Essa situação lamentável tem sido denunciada pelo Sindicato dos Trabalhadores em Transportes Rodoviários (Sintrafs) há meses. Além de contar com o apoio da imprensa, o Sintrafs tem prestado todas informações solicitadas pelo Ministério Público, através do promotor Sávio Damasceno, que fez um amplo trabalho de investigação do sistema de transporte da nossa cidade.

Em dezembro de 2014, após muitas tentativas de negociação para solucionar os problemas dos rodoviários (como o atraso de salário, falta de depósito do Fundo de Garantia por Tempo de Serviço, dentre outras questões) sem obter sucesso, os rodoviários fizeram uma grande paralisação. Na ocasião, o Sintrafs sugeriu em reunião realizada na sede do Ministério Público, com a presença dos representantes das empresa e do prefeito do município, que fosse feita uma INTERVENÇÃO ADMINISTRATIVA prevista no contrato de concessão, já que as empresas declararam não ter mais condições de operar o sistema.

Infelizmente ela não aconteceu. A prefeitura tomou uma medida emergencial para sanar o problema dos atrasos salariais dos trabalhadores, mas soluções para efetivamente resolver as dificuldades do sistema não foram apresentadas.

 Desde então a situação só se agrava. Tornou-se comum vermos ônibus quebrados em vias públicas, oferecendo riscos aos trabalhadores e sobretudo a população. O FGTS dos rodoviários continua sem ser depositado há 36 meses, muitos deles estão com férias vencidas há dois anos, além da eminência de perderem o plano de saúde.

A prefeitura deu início a uma licitação para a contratação de novas empresas para operarem o transporte. Mas, feita de maneira equivocada, foi suspensa pela Justiça por ordem de ações movidas pelas empresas participantes. Enquanto isso, a comunidade que precisa do transporte e os trabalhadores continuam sendo vítimas de um sistema monopolizado. Uma vez que o Poder Público Municipal permitiu que apenas uma empresa operasse o sistema, permitiu o monopólio e é também responsável por esse caos. Afinal, não houve uma fiscalização da qualidade do serviço, que resulta numa tarifa que não condiz com a realidade, além dos problemas com o transporte clandestino.

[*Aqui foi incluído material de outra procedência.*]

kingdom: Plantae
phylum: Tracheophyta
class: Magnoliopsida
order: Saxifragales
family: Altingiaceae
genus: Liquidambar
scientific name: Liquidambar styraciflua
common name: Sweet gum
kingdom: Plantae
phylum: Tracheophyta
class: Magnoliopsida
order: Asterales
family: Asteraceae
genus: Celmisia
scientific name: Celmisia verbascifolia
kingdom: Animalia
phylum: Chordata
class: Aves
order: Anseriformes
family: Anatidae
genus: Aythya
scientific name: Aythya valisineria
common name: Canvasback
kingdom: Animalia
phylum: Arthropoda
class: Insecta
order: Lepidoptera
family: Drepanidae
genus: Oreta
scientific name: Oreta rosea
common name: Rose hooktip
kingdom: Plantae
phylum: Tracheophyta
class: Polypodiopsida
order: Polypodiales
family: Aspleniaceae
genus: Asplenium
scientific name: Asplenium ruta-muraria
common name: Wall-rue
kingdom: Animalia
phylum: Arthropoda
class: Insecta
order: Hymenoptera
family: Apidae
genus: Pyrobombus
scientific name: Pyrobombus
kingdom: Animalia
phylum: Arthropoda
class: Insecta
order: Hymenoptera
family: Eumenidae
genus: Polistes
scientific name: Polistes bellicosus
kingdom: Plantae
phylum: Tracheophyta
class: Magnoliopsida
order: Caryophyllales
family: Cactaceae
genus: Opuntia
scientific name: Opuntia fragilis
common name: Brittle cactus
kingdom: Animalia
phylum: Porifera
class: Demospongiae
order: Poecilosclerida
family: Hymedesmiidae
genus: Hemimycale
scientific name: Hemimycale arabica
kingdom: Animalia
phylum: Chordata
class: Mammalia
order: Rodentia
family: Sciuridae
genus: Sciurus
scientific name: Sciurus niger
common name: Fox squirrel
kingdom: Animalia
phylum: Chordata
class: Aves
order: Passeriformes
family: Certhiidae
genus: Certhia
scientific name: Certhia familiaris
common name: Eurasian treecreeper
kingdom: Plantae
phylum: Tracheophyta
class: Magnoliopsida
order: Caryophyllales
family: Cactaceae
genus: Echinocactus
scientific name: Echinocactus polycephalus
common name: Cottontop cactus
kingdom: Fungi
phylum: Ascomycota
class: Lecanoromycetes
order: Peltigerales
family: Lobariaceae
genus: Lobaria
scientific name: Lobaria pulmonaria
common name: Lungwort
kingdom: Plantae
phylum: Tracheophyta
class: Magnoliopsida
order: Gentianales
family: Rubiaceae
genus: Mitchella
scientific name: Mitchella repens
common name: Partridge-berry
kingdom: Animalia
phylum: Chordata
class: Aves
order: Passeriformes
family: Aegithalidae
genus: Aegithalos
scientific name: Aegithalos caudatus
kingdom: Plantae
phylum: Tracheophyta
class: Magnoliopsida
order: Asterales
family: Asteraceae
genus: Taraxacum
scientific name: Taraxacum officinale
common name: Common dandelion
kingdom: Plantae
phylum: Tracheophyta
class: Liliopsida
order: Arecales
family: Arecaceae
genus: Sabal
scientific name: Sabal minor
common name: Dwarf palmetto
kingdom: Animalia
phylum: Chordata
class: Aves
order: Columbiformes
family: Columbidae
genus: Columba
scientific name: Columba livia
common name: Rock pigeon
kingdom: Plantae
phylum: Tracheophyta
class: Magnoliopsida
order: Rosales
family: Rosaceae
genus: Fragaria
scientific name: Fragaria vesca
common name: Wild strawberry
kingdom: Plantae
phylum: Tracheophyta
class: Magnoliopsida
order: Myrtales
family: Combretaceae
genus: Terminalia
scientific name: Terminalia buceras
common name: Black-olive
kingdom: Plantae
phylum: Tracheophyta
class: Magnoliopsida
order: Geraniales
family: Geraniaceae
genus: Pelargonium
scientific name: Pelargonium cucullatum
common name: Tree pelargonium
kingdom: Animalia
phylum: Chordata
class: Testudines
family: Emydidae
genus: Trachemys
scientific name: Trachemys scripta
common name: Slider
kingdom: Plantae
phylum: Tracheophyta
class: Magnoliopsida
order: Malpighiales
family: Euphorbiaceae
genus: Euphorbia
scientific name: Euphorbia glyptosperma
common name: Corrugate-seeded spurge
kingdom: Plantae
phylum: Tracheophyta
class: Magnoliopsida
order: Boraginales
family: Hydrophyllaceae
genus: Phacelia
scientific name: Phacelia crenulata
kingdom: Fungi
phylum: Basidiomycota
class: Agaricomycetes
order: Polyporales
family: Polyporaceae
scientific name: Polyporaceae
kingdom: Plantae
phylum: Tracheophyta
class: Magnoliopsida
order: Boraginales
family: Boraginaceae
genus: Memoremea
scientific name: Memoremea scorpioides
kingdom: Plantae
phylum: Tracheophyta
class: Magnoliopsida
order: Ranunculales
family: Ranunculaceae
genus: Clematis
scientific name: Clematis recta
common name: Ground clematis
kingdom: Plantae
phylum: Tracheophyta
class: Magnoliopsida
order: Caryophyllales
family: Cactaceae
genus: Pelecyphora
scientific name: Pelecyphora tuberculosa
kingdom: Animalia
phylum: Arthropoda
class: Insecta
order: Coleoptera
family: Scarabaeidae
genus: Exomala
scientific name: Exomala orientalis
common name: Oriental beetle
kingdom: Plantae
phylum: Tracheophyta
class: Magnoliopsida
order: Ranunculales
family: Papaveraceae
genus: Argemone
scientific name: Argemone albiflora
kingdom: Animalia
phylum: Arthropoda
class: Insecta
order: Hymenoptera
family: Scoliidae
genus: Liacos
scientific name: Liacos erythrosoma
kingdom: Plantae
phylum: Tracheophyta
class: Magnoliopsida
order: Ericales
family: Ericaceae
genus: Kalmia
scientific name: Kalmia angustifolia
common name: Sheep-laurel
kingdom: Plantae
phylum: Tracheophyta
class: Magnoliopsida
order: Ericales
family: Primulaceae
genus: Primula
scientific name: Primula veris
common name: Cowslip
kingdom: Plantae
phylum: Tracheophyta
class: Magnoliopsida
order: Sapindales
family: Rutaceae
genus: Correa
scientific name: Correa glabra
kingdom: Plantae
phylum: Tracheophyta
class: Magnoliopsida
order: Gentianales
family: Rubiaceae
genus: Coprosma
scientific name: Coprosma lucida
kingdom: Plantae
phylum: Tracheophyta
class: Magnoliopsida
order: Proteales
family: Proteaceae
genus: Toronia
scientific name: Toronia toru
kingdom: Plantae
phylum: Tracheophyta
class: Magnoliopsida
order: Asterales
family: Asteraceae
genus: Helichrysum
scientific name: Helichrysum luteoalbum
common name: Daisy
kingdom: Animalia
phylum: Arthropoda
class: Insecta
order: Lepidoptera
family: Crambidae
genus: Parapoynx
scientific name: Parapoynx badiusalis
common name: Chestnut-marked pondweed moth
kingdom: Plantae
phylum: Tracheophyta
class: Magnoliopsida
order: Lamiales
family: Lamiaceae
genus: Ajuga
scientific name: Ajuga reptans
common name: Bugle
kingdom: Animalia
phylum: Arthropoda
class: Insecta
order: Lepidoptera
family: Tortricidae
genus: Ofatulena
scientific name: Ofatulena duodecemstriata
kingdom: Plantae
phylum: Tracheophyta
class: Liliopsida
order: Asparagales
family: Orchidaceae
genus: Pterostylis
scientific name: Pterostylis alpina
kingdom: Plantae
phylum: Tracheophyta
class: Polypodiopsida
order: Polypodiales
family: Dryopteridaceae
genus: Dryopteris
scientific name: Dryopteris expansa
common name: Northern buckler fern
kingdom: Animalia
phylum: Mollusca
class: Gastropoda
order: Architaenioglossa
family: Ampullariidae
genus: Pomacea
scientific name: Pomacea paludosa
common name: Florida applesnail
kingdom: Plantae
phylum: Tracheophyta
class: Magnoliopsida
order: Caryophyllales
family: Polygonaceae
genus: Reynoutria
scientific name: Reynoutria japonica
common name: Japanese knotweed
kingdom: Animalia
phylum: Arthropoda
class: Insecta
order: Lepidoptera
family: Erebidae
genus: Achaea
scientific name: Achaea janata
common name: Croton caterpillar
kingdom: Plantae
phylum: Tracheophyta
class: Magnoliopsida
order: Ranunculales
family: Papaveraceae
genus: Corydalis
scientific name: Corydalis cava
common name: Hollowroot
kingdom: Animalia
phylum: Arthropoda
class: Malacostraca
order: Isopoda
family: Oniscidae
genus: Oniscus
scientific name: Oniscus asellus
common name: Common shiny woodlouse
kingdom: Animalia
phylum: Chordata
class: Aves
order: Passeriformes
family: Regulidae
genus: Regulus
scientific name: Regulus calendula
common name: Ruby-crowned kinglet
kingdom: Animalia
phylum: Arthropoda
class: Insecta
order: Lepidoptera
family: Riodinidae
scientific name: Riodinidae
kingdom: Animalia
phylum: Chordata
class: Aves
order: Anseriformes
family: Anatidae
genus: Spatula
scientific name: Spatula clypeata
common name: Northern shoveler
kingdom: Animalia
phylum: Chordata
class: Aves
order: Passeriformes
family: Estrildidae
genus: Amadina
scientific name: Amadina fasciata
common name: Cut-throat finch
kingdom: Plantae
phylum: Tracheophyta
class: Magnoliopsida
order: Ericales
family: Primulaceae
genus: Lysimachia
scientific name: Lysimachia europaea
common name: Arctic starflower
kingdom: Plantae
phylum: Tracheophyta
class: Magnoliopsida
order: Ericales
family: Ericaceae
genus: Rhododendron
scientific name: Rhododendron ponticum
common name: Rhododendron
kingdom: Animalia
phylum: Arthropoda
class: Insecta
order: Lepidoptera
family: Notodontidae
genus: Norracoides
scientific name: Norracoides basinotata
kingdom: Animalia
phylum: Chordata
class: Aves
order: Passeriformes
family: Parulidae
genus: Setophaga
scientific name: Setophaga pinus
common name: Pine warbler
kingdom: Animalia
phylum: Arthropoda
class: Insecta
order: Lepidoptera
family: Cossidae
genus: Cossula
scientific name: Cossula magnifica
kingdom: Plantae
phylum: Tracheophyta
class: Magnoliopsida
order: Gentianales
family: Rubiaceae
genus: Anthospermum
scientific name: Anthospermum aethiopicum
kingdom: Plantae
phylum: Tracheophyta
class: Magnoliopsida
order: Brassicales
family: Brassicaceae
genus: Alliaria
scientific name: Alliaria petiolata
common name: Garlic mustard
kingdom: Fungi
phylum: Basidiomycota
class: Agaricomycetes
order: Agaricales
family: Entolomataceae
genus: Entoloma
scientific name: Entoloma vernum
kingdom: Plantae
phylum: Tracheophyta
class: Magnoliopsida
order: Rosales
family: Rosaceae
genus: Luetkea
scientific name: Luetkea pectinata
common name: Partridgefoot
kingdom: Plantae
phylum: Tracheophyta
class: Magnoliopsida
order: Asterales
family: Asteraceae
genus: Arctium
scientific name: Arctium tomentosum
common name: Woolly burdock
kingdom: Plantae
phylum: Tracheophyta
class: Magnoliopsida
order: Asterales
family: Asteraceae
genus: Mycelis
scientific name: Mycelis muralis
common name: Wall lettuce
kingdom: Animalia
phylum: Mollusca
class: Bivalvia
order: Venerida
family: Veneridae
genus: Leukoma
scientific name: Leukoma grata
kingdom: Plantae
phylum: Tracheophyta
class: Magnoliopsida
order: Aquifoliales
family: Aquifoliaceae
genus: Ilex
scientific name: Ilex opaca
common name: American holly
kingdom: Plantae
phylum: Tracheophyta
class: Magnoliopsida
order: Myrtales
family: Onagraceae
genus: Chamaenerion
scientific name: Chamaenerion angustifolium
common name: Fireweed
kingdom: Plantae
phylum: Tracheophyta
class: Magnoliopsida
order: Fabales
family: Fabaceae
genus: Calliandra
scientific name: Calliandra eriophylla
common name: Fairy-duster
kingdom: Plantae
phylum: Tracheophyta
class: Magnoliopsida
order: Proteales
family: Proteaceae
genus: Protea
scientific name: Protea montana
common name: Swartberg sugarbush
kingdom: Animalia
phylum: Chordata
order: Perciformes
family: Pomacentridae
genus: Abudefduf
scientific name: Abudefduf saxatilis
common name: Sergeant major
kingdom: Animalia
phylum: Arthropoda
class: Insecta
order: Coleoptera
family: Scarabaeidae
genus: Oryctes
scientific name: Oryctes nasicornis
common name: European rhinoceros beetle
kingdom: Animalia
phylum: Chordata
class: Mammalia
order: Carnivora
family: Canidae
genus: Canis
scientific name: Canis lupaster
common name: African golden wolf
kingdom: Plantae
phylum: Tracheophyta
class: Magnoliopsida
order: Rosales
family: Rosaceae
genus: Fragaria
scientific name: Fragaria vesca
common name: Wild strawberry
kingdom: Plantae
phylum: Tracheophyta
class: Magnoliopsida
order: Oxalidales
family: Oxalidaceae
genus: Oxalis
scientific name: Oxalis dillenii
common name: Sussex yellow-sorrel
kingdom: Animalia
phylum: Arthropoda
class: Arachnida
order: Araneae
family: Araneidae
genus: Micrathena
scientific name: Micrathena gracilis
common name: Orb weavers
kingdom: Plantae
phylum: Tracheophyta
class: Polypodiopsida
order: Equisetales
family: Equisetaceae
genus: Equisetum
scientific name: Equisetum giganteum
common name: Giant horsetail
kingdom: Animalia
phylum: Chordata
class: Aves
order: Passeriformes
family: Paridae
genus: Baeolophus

Diante disso, é de se comemorar o pedido do Ministério Público para determinação da intervenção administrativa nas empresas concessionárias do Sistema, em ação ajuizada na última semana. Nós apoiamos essa inciativa e entendemos que ela deve levar em consideração todos os aspectos do problema. Caso a Justiça acate o pedido, acreditamos que é fundamental nomear uma junta formada pela Prefeitura, representante dos trabalhadores e MP para resolver a questão. Nomear apenas a Secretaria de Transporte e Trânsito como interventora pode não ser a solução definitiva, uma vez que ela também foi e é responsável pela crise que vive hoje o sistema. Como o órgão que permite que veículos não aprovados em inspeção de segurança (feita por determinação do próprio MP) circulem pelas ruas, pode assegurar um sistema eficiente e seguro para a população?

De qualquer maneira, o pedido do Ministério Público pode ser  o começo da solução do problema. Estamos confiantes na Justiça pois ela é a garantia de que os nossos direitos, enquanto trabalhadores e enquanto cidadãos, não serão violados.

Entretanto, esperamos que dessa vez, a Prefeitura Municipal assuma seu papel e as suas responsabilidades sobre o problema criado por ela própria no sistema de transporte.